**Your assignment:** Show every line below where "lines" appears.

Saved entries
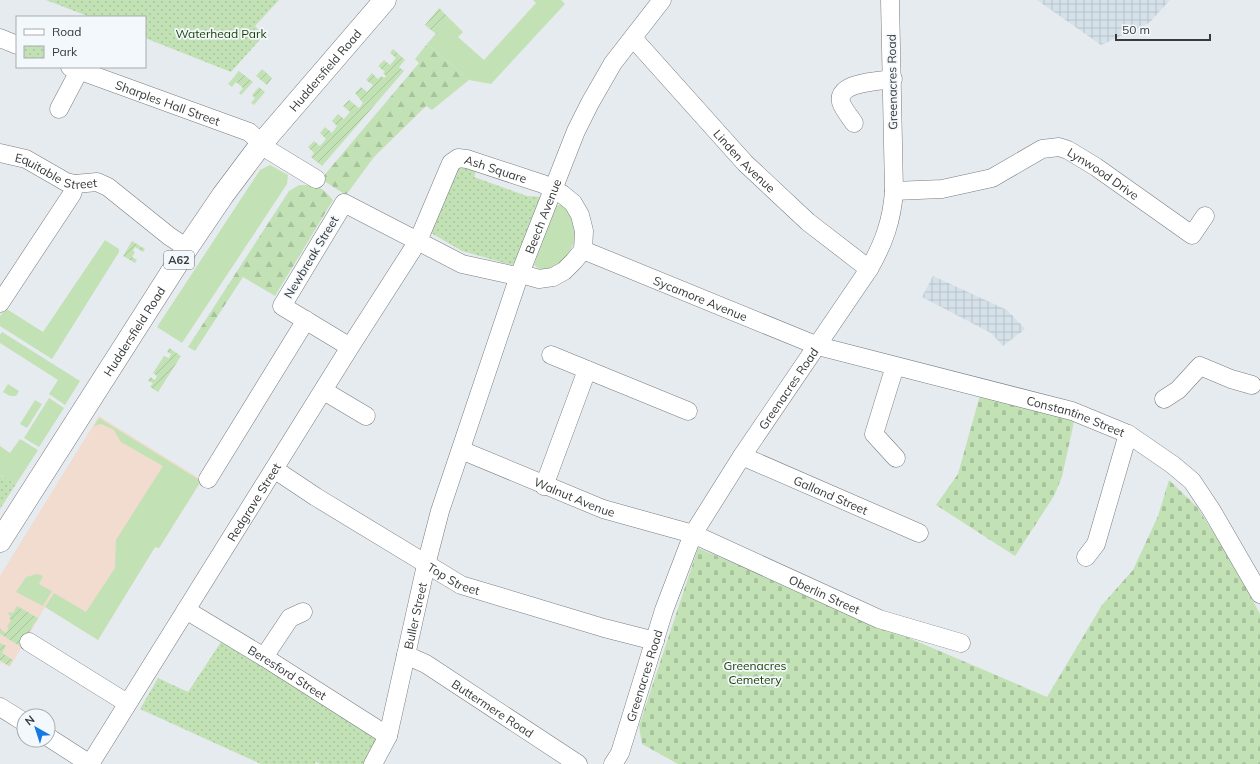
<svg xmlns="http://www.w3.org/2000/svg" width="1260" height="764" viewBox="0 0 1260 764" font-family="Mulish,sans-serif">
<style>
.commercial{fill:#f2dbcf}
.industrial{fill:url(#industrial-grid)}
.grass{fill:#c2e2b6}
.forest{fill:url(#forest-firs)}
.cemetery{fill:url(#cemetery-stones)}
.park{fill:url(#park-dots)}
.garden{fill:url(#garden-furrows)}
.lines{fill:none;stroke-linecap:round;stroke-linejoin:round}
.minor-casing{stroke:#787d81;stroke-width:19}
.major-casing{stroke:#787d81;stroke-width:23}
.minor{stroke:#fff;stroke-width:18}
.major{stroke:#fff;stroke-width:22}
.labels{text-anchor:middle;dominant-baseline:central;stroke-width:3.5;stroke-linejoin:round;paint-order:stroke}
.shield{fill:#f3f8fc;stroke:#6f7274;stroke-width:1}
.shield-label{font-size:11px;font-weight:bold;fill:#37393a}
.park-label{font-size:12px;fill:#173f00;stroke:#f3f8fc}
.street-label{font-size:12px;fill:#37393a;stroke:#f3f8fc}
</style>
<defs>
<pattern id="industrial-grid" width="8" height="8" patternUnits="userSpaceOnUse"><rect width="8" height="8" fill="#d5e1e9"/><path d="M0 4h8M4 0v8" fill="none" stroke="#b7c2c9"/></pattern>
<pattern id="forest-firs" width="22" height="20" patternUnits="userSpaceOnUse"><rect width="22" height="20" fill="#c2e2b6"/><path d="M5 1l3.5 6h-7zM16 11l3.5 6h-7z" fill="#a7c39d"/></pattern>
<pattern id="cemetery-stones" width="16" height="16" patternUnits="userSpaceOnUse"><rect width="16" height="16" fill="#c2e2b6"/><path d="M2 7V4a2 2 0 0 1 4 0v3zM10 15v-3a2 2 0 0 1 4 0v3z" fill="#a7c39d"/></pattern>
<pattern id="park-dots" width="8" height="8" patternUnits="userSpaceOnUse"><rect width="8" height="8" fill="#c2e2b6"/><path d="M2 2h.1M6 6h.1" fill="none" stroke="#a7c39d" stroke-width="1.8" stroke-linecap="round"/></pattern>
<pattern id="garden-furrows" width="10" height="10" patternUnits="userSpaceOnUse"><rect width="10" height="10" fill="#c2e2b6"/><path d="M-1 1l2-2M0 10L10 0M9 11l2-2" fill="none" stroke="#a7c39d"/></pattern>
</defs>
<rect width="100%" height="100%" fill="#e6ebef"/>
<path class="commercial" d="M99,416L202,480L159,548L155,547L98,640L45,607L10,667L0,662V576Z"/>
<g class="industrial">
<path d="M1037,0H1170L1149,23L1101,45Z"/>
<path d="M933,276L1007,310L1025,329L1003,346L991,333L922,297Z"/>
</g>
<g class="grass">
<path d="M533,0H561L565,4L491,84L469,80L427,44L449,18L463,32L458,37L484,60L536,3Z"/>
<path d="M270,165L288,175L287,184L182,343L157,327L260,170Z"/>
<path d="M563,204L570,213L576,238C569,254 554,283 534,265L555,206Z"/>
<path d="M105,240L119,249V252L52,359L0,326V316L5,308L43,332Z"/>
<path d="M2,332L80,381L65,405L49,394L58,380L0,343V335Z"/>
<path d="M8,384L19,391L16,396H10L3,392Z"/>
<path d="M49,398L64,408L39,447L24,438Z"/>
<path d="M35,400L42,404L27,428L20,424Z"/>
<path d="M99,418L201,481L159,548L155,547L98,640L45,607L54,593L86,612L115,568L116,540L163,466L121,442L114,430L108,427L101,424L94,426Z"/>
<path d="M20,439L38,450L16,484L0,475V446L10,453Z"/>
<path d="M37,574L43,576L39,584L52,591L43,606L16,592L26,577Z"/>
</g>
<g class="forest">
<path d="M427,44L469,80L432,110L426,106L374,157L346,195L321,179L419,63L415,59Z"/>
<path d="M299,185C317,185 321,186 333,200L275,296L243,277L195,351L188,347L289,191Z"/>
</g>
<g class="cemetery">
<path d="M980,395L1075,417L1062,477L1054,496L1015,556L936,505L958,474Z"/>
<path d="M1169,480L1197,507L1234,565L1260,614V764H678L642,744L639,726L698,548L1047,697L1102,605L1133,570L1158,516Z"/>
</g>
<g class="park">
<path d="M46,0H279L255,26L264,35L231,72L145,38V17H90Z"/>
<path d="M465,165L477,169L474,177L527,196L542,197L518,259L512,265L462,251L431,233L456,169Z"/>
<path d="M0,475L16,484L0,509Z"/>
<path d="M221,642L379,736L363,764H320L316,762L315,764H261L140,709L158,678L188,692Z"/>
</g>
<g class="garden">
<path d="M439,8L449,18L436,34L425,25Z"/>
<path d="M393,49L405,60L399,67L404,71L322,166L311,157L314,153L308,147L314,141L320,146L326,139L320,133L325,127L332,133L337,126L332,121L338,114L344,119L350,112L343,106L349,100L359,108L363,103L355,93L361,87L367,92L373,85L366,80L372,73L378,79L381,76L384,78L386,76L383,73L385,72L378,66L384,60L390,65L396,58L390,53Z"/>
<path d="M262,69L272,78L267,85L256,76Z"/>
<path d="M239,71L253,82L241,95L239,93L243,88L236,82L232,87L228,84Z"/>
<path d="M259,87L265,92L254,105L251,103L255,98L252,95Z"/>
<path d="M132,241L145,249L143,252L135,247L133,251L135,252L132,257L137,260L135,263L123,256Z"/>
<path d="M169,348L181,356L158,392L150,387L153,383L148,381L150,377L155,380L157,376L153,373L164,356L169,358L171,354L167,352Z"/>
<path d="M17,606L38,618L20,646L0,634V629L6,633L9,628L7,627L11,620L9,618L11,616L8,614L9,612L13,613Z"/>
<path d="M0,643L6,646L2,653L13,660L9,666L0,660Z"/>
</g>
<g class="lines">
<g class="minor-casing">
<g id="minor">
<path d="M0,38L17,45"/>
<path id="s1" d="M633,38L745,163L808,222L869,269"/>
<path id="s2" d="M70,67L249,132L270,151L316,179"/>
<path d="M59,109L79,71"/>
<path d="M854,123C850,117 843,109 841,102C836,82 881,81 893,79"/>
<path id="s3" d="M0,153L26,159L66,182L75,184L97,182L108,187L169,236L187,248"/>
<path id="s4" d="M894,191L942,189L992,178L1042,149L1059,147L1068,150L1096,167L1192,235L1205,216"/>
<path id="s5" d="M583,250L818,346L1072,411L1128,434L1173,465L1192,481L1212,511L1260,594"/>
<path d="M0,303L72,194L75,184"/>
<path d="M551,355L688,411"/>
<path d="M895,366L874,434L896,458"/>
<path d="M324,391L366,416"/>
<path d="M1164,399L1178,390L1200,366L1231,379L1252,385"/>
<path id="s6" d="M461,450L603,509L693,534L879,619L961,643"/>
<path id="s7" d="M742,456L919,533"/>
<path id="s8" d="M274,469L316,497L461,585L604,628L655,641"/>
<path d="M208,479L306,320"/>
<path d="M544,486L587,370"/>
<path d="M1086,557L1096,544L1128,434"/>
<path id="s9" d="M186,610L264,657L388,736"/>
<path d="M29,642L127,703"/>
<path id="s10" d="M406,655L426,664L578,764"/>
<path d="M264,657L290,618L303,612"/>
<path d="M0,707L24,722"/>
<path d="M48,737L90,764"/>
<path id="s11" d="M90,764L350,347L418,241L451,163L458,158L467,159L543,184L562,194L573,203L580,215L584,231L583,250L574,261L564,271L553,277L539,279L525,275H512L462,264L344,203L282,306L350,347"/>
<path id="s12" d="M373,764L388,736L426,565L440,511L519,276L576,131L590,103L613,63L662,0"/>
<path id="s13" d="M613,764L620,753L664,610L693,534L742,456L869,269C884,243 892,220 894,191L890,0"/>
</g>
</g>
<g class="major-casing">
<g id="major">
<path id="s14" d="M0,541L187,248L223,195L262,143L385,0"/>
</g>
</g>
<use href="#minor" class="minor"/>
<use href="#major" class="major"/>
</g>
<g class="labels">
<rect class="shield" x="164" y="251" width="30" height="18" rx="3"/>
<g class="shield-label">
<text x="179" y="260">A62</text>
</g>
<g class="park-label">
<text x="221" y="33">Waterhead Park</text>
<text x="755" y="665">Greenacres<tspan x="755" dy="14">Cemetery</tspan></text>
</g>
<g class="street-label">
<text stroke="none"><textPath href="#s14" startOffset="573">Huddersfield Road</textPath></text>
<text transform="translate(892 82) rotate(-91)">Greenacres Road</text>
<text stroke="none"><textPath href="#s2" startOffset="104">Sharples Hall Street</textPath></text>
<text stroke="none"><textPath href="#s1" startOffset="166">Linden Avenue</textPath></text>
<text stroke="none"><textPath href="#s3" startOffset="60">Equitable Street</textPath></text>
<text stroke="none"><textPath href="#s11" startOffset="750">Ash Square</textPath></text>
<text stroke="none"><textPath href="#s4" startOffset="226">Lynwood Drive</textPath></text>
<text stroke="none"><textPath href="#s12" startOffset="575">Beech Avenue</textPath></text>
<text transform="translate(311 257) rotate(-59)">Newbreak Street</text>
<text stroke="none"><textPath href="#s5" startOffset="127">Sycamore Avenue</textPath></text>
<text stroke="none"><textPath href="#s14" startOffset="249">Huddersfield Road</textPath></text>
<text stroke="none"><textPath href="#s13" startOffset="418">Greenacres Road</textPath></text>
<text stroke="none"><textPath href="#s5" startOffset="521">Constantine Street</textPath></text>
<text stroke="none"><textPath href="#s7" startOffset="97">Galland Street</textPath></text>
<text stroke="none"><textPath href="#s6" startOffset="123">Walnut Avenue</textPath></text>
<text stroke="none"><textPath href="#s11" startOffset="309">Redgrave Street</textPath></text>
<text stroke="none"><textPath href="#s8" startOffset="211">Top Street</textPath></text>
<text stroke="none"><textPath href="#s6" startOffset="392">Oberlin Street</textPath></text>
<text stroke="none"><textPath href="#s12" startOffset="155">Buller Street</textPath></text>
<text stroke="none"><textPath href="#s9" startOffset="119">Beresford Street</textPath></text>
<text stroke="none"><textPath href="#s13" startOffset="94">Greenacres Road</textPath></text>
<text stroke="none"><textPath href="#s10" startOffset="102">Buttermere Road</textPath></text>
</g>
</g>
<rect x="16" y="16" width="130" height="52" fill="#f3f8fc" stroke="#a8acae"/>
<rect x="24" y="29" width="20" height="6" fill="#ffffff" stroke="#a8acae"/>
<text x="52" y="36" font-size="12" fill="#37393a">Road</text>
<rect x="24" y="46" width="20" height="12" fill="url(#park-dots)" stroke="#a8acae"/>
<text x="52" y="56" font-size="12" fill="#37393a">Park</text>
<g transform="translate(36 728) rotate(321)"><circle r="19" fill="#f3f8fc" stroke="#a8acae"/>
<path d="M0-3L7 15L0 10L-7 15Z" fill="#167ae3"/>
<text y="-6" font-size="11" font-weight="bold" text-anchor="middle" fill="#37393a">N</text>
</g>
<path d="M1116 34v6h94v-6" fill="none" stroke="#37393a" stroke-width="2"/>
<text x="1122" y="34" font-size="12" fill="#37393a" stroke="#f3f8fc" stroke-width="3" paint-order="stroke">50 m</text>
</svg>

...

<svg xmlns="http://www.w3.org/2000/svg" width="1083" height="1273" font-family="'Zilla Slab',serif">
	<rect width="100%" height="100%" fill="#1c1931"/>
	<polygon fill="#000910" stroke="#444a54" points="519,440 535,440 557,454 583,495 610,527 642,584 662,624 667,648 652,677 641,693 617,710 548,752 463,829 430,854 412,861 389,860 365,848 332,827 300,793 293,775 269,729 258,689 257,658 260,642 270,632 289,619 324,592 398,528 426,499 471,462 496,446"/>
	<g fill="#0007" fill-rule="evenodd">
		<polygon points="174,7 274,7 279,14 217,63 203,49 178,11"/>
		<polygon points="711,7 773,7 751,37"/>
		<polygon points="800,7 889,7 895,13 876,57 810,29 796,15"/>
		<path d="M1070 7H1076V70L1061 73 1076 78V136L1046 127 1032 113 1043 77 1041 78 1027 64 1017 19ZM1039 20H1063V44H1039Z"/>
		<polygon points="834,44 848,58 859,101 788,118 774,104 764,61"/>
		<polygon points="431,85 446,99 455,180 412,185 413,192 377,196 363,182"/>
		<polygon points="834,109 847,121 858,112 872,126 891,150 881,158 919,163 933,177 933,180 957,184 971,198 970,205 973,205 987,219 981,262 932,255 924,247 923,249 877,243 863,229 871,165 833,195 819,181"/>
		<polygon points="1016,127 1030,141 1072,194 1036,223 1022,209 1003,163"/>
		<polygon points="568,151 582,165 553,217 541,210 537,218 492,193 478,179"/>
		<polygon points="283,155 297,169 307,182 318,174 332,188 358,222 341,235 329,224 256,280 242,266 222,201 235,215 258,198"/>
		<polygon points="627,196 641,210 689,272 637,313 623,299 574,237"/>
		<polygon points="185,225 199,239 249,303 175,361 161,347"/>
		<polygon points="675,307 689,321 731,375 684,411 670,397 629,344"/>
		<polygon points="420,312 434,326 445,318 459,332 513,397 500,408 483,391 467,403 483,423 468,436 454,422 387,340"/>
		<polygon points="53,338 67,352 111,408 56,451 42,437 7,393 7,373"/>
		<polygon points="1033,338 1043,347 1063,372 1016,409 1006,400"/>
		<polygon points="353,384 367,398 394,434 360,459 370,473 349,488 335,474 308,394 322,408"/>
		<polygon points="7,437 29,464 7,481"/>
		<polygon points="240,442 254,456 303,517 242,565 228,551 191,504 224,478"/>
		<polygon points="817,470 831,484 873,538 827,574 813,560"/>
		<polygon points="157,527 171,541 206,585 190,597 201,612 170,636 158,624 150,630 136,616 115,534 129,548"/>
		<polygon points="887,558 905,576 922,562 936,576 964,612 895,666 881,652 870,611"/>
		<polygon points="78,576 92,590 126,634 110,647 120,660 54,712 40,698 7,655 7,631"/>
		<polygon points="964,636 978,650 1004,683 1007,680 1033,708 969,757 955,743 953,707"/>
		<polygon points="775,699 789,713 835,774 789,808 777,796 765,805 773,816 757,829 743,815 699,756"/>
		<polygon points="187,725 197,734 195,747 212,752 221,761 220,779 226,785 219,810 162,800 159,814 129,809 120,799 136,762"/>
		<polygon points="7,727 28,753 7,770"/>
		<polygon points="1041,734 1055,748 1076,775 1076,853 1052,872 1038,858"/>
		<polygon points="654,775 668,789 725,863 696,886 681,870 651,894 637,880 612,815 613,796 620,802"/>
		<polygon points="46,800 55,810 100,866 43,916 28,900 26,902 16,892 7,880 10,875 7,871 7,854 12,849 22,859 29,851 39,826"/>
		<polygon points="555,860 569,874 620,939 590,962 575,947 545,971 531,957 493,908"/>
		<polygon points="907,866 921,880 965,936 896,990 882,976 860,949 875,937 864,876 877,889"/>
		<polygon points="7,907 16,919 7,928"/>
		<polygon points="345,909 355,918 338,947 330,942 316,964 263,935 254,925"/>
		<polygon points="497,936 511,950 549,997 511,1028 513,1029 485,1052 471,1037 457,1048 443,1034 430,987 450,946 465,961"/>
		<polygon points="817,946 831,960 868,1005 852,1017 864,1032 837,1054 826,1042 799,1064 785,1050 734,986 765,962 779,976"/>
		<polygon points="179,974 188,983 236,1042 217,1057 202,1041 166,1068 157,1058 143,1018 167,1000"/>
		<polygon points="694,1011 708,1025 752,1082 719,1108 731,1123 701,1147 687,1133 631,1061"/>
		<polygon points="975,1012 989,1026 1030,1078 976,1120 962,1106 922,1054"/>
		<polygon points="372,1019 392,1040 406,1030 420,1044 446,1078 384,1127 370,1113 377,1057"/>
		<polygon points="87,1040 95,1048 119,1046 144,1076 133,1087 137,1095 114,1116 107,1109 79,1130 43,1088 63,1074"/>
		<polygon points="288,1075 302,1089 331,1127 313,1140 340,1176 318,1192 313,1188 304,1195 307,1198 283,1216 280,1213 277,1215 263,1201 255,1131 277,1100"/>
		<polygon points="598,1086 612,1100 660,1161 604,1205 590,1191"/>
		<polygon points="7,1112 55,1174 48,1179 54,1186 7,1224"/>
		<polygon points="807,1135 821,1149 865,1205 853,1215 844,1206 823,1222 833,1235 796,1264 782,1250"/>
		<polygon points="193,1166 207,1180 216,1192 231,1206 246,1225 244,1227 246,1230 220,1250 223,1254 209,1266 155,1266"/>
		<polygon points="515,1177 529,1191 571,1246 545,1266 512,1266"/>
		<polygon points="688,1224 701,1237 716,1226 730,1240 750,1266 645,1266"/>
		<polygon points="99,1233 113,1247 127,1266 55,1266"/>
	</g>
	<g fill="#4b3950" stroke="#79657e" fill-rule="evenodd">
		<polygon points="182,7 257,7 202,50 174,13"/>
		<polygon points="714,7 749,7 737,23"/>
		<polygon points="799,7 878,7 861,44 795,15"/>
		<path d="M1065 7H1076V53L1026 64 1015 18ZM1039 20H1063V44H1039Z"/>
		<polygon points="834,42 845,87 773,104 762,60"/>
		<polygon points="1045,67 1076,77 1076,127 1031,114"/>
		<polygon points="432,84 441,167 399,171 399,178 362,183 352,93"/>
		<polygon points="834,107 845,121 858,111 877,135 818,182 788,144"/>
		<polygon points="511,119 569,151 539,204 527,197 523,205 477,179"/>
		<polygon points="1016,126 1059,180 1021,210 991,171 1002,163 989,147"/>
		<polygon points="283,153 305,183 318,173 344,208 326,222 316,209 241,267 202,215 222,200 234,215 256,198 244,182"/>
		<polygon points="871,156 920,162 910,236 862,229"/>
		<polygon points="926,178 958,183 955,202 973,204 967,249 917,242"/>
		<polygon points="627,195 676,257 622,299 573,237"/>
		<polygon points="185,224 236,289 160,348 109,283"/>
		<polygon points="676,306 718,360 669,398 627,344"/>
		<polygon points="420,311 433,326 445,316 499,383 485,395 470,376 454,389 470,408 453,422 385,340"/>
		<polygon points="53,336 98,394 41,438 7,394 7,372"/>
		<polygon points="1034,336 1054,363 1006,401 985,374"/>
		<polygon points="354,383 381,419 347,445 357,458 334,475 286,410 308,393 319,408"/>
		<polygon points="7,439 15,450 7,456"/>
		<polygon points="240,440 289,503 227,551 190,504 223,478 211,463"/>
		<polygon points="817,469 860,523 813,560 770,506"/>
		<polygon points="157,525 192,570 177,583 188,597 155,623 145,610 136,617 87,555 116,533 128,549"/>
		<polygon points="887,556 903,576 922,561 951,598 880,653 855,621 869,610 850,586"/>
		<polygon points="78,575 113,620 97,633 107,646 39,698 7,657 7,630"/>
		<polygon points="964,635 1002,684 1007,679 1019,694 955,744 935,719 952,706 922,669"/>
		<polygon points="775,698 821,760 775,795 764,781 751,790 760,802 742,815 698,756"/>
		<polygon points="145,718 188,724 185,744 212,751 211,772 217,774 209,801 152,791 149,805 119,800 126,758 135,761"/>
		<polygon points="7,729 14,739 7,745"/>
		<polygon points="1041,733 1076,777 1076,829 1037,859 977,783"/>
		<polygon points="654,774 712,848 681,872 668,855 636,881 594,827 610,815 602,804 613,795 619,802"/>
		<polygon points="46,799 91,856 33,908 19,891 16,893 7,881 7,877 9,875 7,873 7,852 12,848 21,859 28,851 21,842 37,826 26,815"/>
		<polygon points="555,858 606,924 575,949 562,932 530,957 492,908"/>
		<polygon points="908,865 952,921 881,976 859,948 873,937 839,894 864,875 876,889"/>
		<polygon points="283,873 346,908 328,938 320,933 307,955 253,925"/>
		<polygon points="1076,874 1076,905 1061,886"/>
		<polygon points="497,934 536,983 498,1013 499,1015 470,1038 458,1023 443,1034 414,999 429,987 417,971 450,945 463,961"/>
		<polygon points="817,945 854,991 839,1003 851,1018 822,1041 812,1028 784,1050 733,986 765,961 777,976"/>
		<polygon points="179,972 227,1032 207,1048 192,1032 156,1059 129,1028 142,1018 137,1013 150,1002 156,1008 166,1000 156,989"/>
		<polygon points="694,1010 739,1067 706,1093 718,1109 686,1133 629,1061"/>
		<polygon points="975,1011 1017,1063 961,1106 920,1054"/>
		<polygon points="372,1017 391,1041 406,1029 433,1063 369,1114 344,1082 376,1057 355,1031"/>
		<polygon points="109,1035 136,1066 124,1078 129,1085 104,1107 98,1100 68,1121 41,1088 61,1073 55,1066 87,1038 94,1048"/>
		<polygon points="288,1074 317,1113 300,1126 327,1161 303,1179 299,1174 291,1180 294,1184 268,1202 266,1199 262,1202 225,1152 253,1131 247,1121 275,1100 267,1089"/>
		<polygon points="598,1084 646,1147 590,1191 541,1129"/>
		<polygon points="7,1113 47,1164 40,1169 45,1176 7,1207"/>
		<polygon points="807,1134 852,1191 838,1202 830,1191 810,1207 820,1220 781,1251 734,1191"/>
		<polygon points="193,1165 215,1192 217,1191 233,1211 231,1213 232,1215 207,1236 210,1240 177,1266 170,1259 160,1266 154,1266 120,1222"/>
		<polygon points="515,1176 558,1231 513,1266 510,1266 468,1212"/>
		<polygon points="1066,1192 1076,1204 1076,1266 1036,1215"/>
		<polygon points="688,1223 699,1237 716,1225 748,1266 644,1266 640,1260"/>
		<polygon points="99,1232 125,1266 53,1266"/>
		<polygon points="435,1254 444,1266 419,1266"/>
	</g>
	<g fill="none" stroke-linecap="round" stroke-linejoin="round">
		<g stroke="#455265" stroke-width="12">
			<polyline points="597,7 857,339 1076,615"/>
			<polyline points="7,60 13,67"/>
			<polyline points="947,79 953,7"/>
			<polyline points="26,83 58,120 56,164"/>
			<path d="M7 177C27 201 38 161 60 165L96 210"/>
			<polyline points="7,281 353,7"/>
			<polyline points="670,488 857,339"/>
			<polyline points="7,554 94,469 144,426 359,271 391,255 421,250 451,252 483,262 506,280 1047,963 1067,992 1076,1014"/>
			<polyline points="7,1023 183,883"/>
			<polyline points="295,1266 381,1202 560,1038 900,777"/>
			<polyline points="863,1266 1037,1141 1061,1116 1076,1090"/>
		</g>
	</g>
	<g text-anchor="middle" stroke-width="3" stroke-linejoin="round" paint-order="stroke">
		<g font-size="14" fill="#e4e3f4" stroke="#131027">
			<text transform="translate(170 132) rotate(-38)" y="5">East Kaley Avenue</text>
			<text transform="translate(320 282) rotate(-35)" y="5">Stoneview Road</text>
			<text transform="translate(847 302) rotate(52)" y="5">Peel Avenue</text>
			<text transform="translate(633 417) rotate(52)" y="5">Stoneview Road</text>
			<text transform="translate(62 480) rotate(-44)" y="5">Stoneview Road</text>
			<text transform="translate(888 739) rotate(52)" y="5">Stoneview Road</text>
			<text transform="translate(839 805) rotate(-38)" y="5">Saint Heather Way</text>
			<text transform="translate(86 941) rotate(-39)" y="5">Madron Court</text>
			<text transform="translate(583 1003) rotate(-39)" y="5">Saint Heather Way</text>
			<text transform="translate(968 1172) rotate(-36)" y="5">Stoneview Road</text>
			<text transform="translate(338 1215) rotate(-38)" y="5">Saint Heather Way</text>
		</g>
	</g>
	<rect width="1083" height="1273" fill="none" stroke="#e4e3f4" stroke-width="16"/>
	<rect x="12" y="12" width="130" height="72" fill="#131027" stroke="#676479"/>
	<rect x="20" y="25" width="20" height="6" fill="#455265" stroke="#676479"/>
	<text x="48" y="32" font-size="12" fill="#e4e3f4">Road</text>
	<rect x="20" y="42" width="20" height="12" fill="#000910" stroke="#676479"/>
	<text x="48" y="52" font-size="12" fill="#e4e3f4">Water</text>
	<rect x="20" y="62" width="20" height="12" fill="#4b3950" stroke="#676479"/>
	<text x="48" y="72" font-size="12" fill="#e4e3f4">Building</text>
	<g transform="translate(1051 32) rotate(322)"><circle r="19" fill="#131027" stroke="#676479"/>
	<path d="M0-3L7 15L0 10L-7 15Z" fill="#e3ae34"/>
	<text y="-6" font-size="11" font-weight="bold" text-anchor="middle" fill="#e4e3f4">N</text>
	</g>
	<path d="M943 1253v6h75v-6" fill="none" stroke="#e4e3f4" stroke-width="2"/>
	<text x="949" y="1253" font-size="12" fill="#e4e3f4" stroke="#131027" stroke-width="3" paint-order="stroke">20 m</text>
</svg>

**Solution:**
.lines{fill:none;stroke-linecap:round;stroke-linejoin:round}
<g class="lines">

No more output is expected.